WHAT IS EXPECTED
I need every line that includes the word "oder" copied from the material.
>>>
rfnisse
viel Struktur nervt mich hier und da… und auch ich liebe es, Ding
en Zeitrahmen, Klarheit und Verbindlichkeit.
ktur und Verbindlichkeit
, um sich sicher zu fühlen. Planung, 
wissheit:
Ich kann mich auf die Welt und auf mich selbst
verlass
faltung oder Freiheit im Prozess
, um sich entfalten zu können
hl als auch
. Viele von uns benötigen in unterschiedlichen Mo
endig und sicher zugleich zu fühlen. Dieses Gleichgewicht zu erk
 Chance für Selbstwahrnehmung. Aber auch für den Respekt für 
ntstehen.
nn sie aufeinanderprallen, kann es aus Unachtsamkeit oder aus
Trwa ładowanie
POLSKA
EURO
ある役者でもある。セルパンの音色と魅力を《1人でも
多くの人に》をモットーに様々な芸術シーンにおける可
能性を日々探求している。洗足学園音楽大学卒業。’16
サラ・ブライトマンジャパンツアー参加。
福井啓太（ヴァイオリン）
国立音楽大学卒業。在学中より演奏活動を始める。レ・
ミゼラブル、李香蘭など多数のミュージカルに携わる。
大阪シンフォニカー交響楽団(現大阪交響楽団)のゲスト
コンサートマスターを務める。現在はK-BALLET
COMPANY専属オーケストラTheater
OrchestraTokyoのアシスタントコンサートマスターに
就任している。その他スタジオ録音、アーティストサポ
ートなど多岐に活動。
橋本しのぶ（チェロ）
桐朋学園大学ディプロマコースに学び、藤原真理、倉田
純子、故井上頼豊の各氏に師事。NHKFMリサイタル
<<<
YOUR RESPONSE
faltung oder Freiheit im Prozess
nn sie aufeinanderprallen, kann es aus Unachtsamkeit oder aus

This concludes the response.